Von den 103 Schaffhauser Universitätsbesuchern konnten 59 in den Schaffhauser Steuer- und Behebbüchern 41 Schaffhauser Geschlechtern zugeordnet werden. Um die deklarierten Vermögensbeträge dieser Herkunftsfamilien auswerten zu können, wurde zur Klassifizierung das im spätmittelalterlichen Schaffhausen angewandte Steuersystem mit drei Steuerklassen übernommen. Von den 41 Herkunftsfamilien der Schaffhauser Universitätsbesucher versteuerten mehr als zwei Drittel der Herkunftsfamilien ein Vermögen in der höchsten Steuerklasse (ab 252 Gulden). Diese Gruppe war sowohl bezüglich ihres sozialen Standes als auch des nanziellen Hintergrunds heterogen zusammengesetzt. 12 Herkunftsfamilien deklarierten etwa ein Durchschnittsvermögen von über 3’000 Gulden und zählten damit zu den reichsten Schaffhauser Familien. Von diesen 12 Geschlechtern waren vier in der Adelsgesellschaft der Herren, fünf in der Gesellschaft der Kaufleute und drei bei einer Zunft (Rebleute, Metzger, Schmiede) inkorporiert. Die Hälfte der Herkunftsfamilien deklarierten jedoch ein durchschnittliches Vermögen von 253 bis 3’000 Gulden. In der mittleren Steuerklasse (28bis252Gulden) lässt sich rund ein Drittel der Herkunftsfamilien verorten. Keine der Herkunftsfamilien der Schaffhauser Universitätsbesucher liess sich jedoch aufgrund des durchschnittlichen Vermögens in der niedrigsten Steuerklasse (bis zu 27 Gulden), von welcher ausschliesslich eine Kopfsteuer gefordert wurde, verorten.

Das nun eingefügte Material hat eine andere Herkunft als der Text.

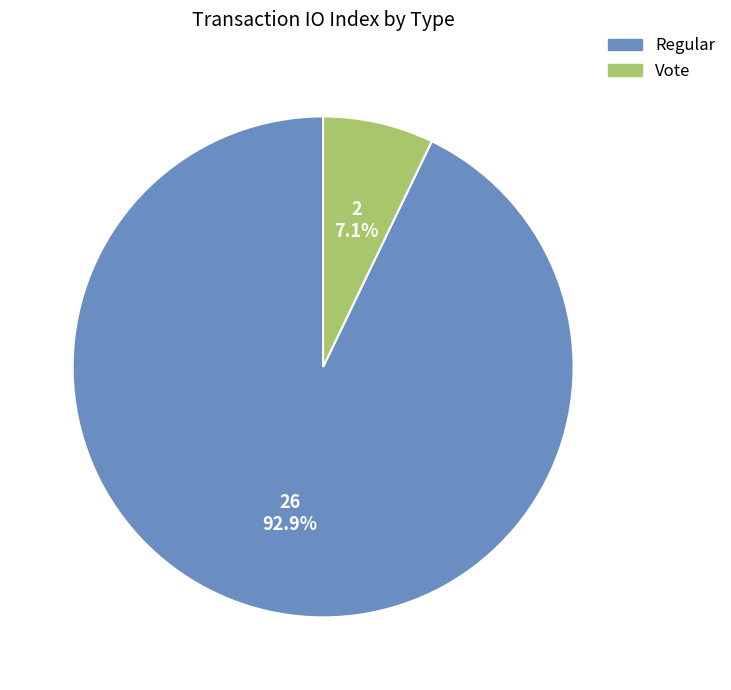

To the nearest percent, what percentage of the pie is Vote?

7%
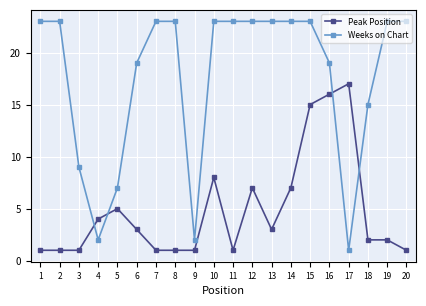

What is the total value across all series at 16?

35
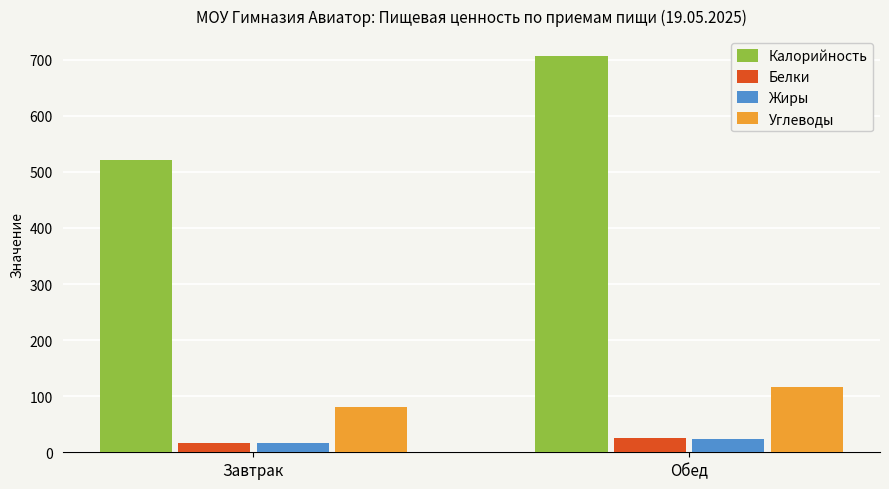

Reading right to left, transcribe all the data shown in this chart.

Калорийность: Обед=706.8	Завтрак=521.1
Белки: Обед=25.5	Завтрак=16.4
Жиры: Обед=24.3	Завтрак=16.1
Углеводы: Обед=115.9	Завтрак=80.0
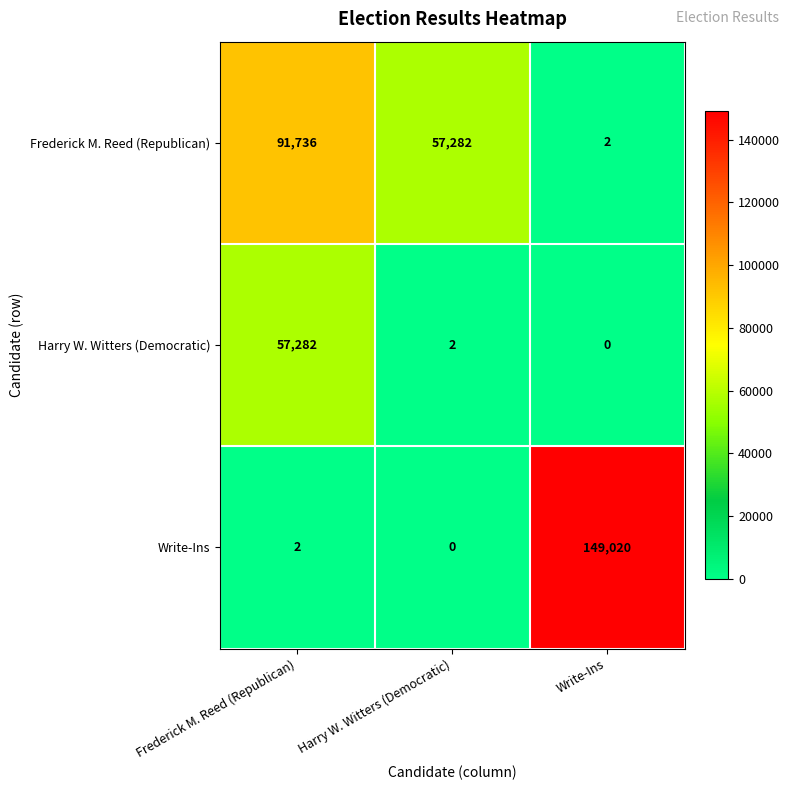

What is the maximum value shown in the chart?

149020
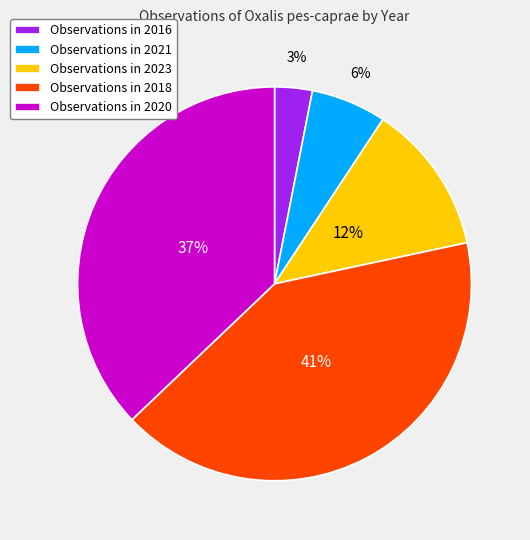

Does Observations in 2016 account for over 50% of the chart?

No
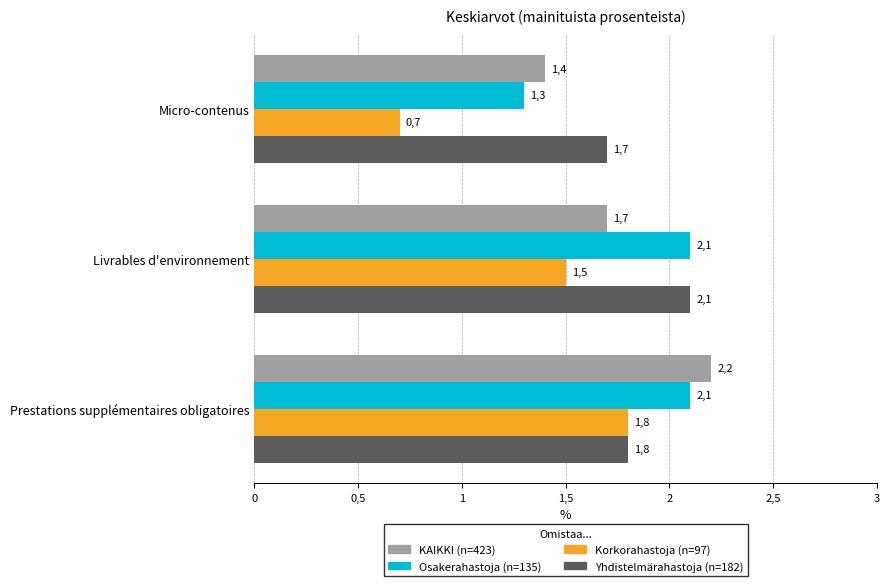

What are all the series names shown in the legend?

KAIKKI (n=423), Osakerahastoja (n=135), Korkorahastoja (n=97), Yhdistelmärahastoja (n=182)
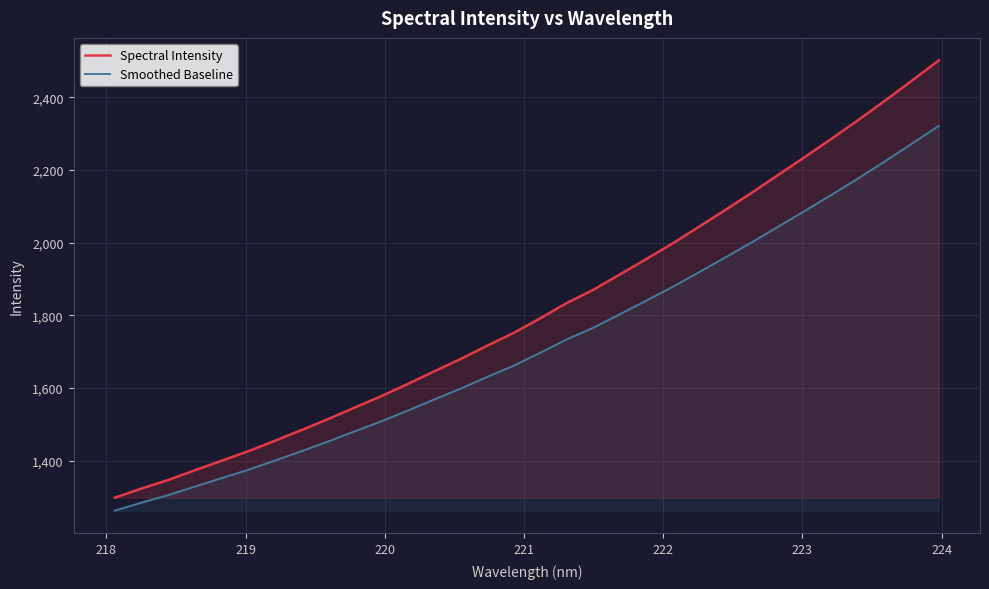

What is the minimum value shown in the chart?

1262.3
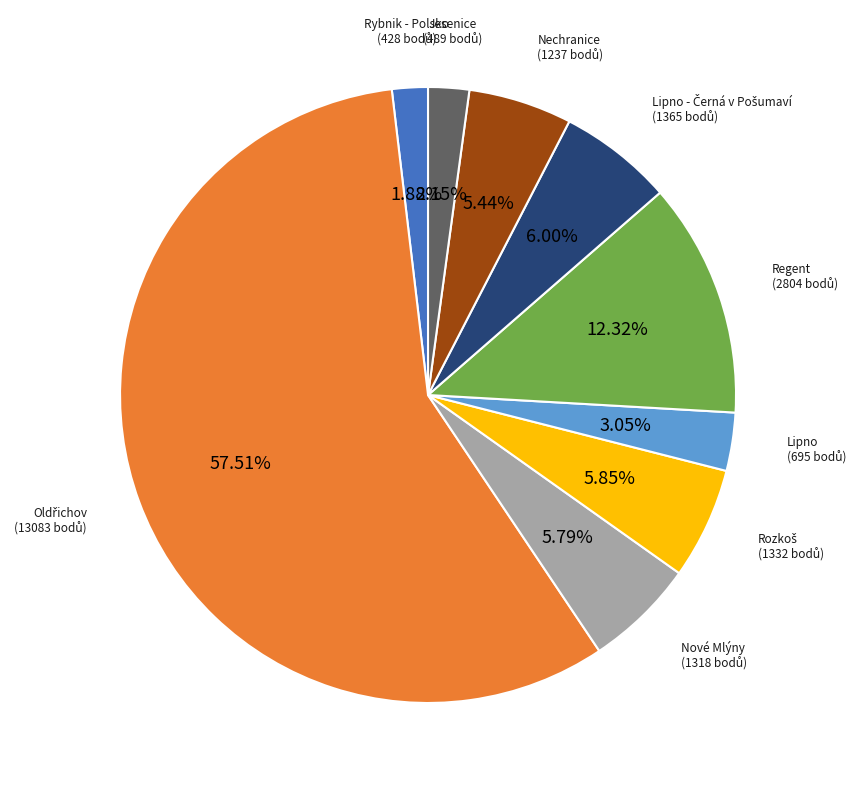

To the nearest percent, what is the average slice percentage?

11%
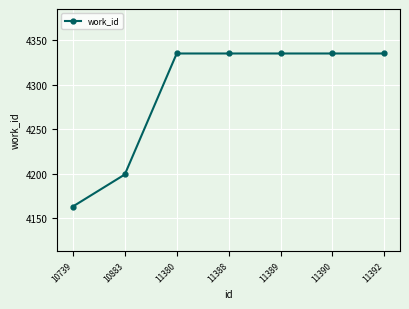

What is the difference between the values at 10883 and 11389?

136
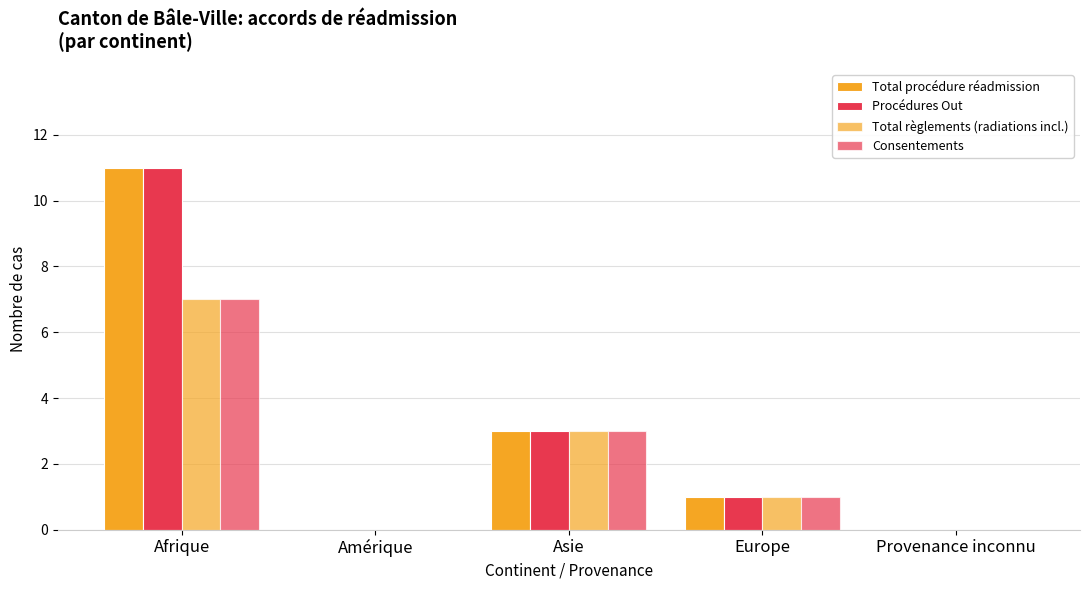

Reading right to left, list all the values displayed in this chart.

Total procédure réadmission: 0	1	3	0	11
Procédures Out: 0	1	3	0	11
Total règlements (radiations incl.): 0	1	3	0	7
Consentements: 0	1	3	0	7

Die Studie zeigt zum einen auf, dass innerhalb der städtischen Gesellschaft Familien mit unterschiedlichem sozialem und finanziellem Hintergrund in akademische Bildung für ihren männlichen Nachwuchs investierten. Rund die Hälfte der Herkunftsfamilien zählten aufgrund ihrer Vermögenswerte, aber auch ihrer sozialen und politischen Stellung innerhalb der städtischen Sozialstruktur zu der oberen Mittelschicht der Stadt. Diese Gruppe stammte mehrheitlich aus begüterten Zunftfamilien. Festhalten lässt sich, dass sich ein Viertel der Herkunftsfamilien der Schaffhauser Universitätsbesucher der unteren Mittelschicht zuordnen lässt und das übrige Viertel der städtischen Oberschicht. Zum anderen lässt sich durch die Analyse des wirtschaftlichen und sozialen Werdegangs einzelner „Akademikerfamilien“ neben dem sozialen Stand auch aufzeigen, zu welchem Zeitpunkt, bei welchem Vermögensstand und in welcher Generation in akademische Bildung investiert wurde.